* _What needs to be done_:
Whenever a line in the entries below contains "Smart", copy that line.

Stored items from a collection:
###

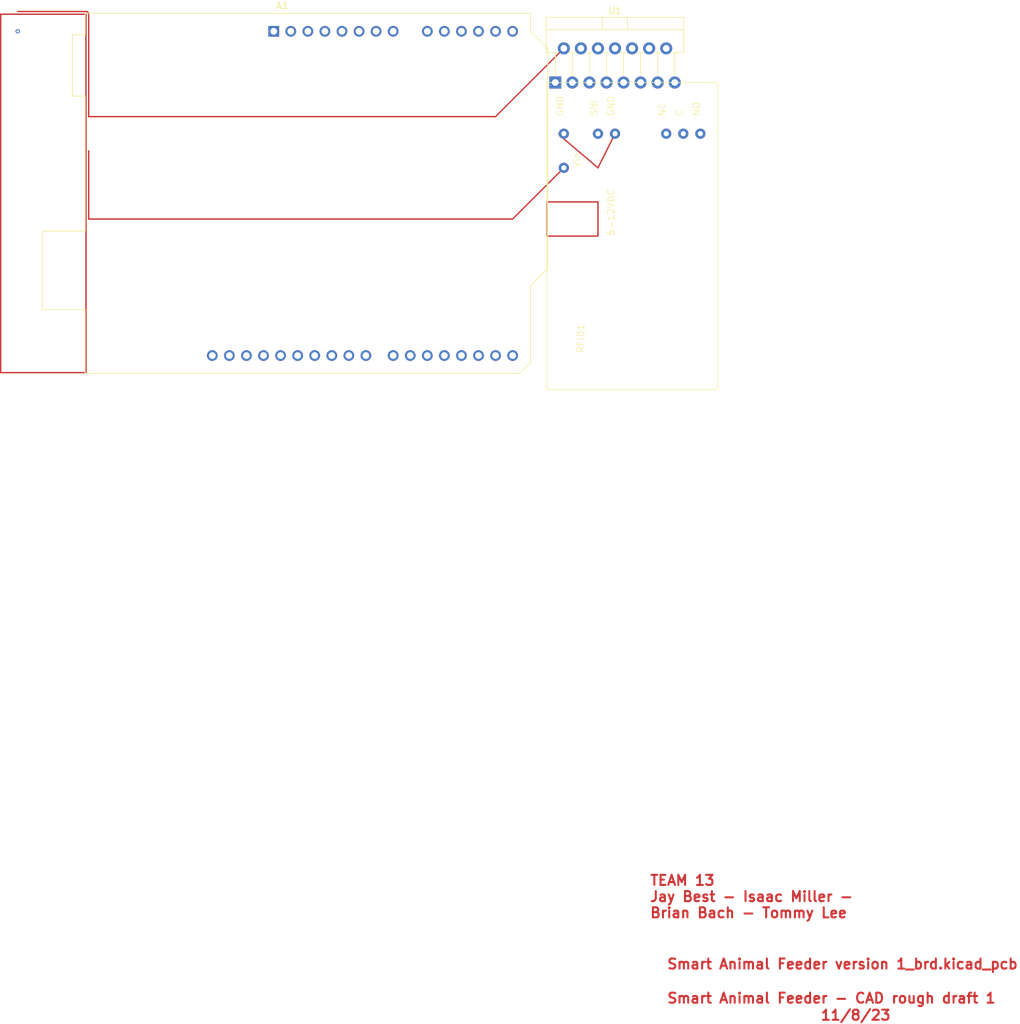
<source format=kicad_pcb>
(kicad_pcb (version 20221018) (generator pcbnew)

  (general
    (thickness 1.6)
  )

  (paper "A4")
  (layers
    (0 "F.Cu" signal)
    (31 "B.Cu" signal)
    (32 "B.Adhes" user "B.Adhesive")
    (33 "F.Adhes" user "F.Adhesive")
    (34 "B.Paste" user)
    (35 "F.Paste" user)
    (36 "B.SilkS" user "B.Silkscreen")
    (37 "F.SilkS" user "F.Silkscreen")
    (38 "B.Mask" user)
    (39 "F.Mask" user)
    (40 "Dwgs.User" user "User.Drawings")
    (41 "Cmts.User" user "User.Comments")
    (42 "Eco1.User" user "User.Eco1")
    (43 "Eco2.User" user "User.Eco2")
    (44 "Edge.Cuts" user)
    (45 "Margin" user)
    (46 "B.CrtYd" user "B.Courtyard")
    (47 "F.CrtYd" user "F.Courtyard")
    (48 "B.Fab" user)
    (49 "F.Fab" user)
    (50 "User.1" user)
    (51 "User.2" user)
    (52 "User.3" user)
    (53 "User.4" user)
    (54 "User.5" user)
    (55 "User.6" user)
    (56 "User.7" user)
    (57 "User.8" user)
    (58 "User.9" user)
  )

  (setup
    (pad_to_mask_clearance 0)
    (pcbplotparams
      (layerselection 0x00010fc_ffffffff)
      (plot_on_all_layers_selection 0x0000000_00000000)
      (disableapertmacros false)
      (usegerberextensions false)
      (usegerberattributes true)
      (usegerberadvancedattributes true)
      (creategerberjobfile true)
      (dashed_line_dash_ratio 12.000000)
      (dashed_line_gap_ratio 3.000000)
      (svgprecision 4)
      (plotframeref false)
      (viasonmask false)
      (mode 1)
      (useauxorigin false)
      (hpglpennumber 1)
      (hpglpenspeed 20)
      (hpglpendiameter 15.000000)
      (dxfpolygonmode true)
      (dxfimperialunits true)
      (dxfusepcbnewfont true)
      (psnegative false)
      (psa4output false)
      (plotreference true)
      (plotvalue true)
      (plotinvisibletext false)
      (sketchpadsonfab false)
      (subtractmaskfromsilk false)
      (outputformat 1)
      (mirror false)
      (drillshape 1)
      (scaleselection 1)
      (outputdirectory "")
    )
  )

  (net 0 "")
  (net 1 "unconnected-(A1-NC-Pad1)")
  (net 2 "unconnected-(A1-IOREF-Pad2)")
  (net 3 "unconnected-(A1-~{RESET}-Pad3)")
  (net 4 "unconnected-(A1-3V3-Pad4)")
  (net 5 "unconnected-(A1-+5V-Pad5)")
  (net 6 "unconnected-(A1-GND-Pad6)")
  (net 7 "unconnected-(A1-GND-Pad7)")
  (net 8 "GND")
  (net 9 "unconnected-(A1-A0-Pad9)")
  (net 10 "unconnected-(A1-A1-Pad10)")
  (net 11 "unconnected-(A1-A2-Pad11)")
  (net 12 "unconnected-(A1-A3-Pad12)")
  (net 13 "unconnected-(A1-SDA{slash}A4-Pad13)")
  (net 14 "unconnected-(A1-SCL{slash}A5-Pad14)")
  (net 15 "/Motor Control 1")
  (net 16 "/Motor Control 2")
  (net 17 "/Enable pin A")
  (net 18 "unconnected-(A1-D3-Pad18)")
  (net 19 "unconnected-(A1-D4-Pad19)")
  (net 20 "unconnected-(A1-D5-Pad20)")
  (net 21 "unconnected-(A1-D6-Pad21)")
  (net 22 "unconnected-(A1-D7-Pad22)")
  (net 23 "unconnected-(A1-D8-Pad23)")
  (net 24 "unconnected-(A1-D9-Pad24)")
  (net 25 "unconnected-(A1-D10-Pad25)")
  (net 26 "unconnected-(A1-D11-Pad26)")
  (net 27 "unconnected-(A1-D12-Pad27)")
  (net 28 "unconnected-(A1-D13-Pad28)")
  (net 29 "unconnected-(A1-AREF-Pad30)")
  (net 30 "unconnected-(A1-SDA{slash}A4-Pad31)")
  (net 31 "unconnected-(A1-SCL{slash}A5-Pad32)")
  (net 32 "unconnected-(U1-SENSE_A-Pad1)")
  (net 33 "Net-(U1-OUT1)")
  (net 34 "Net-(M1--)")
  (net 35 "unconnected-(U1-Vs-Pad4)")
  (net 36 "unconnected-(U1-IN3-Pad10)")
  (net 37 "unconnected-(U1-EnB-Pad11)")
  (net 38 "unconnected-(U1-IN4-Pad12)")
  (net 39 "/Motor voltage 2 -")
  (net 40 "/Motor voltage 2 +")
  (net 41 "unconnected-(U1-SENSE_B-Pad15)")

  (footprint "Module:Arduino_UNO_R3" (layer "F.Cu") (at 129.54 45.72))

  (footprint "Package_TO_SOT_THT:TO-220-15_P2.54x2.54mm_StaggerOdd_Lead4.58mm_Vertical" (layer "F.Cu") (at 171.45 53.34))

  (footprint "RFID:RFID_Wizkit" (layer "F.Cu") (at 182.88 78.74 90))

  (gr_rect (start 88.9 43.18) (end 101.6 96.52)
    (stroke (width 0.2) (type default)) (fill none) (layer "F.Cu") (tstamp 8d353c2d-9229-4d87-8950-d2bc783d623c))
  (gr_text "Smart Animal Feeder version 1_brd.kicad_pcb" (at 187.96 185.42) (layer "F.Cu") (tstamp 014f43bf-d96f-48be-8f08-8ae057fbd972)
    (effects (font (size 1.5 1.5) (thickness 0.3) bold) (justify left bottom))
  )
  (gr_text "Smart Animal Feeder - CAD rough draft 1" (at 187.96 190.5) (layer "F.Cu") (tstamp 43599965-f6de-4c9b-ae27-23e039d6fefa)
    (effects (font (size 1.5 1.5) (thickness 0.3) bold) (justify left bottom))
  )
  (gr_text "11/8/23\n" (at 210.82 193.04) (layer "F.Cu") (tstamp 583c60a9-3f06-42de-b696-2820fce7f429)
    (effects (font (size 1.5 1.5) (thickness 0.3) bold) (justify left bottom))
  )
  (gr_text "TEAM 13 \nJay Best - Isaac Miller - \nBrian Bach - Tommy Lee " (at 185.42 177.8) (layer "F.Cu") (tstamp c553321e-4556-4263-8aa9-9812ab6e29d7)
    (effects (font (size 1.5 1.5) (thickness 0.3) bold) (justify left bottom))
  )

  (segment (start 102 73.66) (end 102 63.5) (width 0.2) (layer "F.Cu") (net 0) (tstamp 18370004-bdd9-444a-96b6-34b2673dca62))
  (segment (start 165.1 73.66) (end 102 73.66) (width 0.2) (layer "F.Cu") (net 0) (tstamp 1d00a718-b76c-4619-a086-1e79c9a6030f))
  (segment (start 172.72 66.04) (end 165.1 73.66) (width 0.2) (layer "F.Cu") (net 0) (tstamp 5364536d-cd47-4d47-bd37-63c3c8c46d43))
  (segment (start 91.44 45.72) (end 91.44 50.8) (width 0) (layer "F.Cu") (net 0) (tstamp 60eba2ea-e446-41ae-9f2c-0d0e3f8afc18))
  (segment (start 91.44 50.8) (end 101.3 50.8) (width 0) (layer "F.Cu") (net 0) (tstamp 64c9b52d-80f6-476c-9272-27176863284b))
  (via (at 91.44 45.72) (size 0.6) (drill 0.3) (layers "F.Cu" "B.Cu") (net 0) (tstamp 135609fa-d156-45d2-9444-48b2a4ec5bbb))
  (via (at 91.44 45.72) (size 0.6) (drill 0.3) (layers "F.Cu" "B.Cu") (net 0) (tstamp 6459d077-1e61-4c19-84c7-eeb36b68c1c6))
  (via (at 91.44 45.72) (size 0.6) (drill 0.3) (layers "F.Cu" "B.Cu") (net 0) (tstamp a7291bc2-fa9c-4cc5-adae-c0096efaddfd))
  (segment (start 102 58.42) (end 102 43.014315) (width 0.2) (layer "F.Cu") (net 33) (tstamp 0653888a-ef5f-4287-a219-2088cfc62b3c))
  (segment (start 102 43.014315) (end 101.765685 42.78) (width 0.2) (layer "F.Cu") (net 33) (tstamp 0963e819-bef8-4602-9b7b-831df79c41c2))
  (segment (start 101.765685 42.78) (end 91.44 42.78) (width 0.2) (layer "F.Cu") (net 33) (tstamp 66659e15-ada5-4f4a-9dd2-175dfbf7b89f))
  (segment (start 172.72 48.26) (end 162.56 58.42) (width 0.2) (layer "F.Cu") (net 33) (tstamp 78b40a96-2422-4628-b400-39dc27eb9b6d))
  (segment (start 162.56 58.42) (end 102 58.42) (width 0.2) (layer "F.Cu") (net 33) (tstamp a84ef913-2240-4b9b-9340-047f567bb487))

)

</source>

###

* _Result of this task_:
  (gr_text "Smart Animal Feeder version 1_brd.kicad_pcb" (at 187.96 185.42) (layer "F.Cu") (tstamp 014f43bf-d96f-48be-8f08-8ae057fbd972)
  (gr_text "Smart Animal Feeder - CAD rough draft 1" (at 187.96 190.5) (layer "F.Cu") (tstamp 43599965-f6de-4c9b-ae27-23e039d6fefa)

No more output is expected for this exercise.